The colonists were almost as unwilling to sell slaves to the army as they had been to donate them; the few who were willing generally offered only the most truculent slaves or old and sickly men who could no longer work. It soon became clear that the only way to man the new regiments was to buy captives straight out of the slave ships as they arrived from Africa. Orders were placed through dealers, with the military expressing a preference for men from the most warlike tribes on the assumption they would make the best soldiers. It was further stipulated that the slaves be at least 16 years old, 5ft 3in tall, and unmarried. Such standards had to be frequently skirted because of the need to find thousands of men as quickly as possible. Skittish officials in London, nervous about criticism from colonists and abolitionists, shrouded the transactions in secrecy. Despite many difficulties, the army would buy some 13,000 slaves over the next decade.

Nothing in its long experience had seemingly prepared the British Army for the challenge of turning slaves into soldiers. Men, violently torn from their homes and all they knew, had to be moulded to fight for the people who had enslaved them, people of whose language, customs and values they knew little or nothing.

History is not without examples of slave troops. The Ottoman Empire had a long tradition of elite slave soldiers, albeit they were subjected from a very young age to intense religious and cultural indoctrination as well as military training. British soldiers were supposed to be proud, free-born volunteers and patriots. In reality, most recruits came from the very bottom of society – drunks, rogues, idiots, criminals, paupers, absconding husbands and the merely unfortunate. Long experience of controlling such men and turning them into some of the finest troops in the world meant the army was not entirely unprepared for the challenge of slave soldiers.

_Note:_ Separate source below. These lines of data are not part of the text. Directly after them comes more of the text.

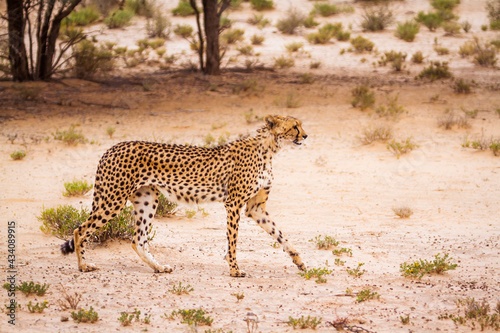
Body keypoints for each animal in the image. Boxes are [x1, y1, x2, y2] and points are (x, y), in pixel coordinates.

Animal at [60, 115, 306, 276]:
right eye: (294, 126)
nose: (305, 135)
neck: (269, 148)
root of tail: (112, 147)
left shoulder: (255, 208)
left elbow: (280, 234)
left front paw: (299, 261)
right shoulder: (234, 203)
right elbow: (233, 240)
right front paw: (235, 269)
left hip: (147, 199)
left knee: (138, 240)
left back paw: (159, 267)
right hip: (113, 199)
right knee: (80, 230)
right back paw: (83, 266)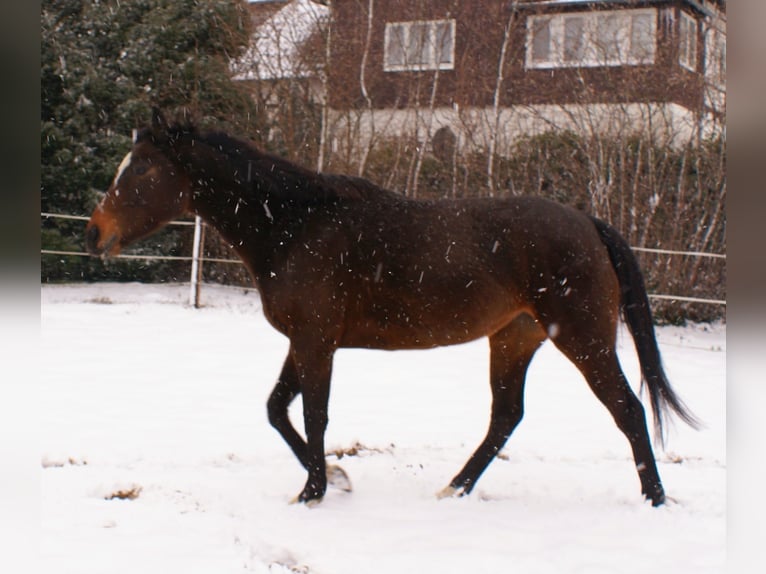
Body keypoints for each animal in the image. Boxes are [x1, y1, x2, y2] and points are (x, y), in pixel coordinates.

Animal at [85, 109, 699, 506]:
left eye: (142, 169)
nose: (95, 233)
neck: (295, 224)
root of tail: (589, 223)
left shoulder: (316, 340)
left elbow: (313, 413)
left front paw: (314, 491)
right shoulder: (306, 340)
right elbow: (278, 409)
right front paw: (334, 477)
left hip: (582, 338)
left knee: (627, 409)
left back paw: (655, 500)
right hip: (515, 336)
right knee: (506, 417)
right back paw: (453, 489)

Slaves purchased by the army would have had little or no idea what faced them. They had been captured in wars or abducted in raids, marched to the coast in shackles, and held in slave pens. They then endured the arduous ocean crossing in the packed holds of slave ships, arriving in the West Indies in a state of shock, grief and fear. They faced further bewildering indignities as they were examined and prodded like livestock by army inspectors. Those who were accepted by the military were herded to the barracks by shouting NCOs and armed soldiers. Accustomed to the light, minimal dress of West Africa, the captives were forced into stifling, prickly and constricting uniforms – wool tunics, trousers, tight belts, leather neck stocks and headgear – all totally unsuited for the West Indian heat and humidity. Then came months of gruelling training and harsh discipline: of being forced to stand rigidly in ranks for hours; marching endlessly around a parade ground as NCOs bellowed and struck at them; being confined at night in dank and airless barracks; being herded to church services to worship a god they likely did not comprehend; and all with little or no idea of why.